● EXERCISE BRIEF
Print, word for word, the lines of the material below that begin with the line containing "nie ujawniły się" and end with the line containing "tylko rozstrzyganie rozbieżności", including both of those lines.

● THE RECORDS

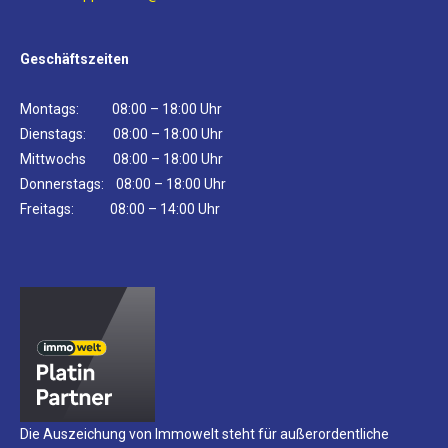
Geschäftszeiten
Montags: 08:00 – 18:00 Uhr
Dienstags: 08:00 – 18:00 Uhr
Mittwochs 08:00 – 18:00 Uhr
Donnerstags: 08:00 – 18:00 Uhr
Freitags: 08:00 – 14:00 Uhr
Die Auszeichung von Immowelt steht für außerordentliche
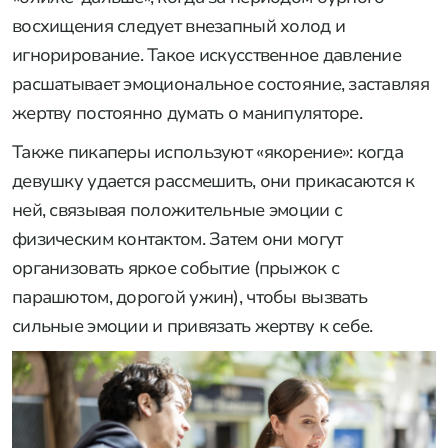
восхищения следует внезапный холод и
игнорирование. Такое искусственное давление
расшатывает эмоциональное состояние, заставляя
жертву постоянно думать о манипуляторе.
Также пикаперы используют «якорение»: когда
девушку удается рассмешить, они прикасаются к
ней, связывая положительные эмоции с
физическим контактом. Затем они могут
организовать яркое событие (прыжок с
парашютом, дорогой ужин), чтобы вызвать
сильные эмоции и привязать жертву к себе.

...

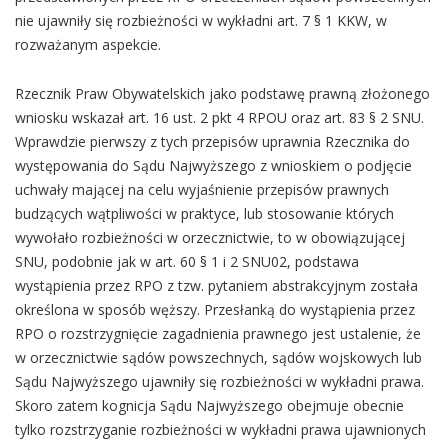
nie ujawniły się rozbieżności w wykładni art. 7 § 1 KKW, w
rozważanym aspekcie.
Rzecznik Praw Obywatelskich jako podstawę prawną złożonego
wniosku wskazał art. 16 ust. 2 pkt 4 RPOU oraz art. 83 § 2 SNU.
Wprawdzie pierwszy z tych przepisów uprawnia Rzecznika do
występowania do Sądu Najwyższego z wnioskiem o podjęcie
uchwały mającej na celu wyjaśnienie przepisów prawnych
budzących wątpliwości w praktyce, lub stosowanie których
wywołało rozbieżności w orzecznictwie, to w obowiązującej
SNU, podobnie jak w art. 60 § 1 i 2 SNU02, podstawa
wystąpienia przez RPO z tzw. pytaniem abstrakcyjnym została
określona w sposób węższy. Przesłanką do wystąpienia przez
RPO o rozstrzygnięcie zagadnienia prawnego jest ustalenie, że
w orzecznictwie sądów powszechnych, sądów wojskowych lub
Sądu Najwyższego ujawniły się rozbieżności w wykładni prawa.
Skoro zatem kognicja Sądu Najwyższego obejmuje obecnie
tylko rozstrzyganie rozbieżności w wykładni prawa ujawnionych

● YOUR RESPONSE
nie ujawniły się rozbieżności w wykładni art. 7 § 1 KKW, w
rozważanym aspekcie.
Rzecznik Praw Obywatelskich jako podstawę prawną złożonego
wniosku wskazał art. 16 ust. 2 pkt 4 RPOU oraz art. 83 § 2 SNU.
Wprawdzie pierwszy z tych przepisów uprawnia Rzecznika do
występowania do Sądu Najwyższego z wnioskiem o podjęcie
uchwały mającej na celu wyjaśnienie przepisów prawnych
budzących wątpliwości w praktyce, lub stosowanie których
wywołało rozbieżności w orzecznictwie, to w obowiązującej
SNU, podobnie jak w art. 60 § 1 i 2 SNU02, podstawa
wystąpienia przez RPO z tzw. pytaniem abstrakcyjnym została
określona w sposób węższy. Przesłanką do wystąpienia przez
RPO o rozstrzygnięcie zagadnienia prawnego jest ustalenie, że
w orzecznictwie sądów powszechnych, sądów wojskowych lub
Sądu Najwyższego ujawniły się rozbieżności w wykładni prawa.
Skoro zatem kognicja Sądu Najwyższego obejmuje obecnie
tylko rozstrzyganie rozbieżności w wykładni prawa ujawnionych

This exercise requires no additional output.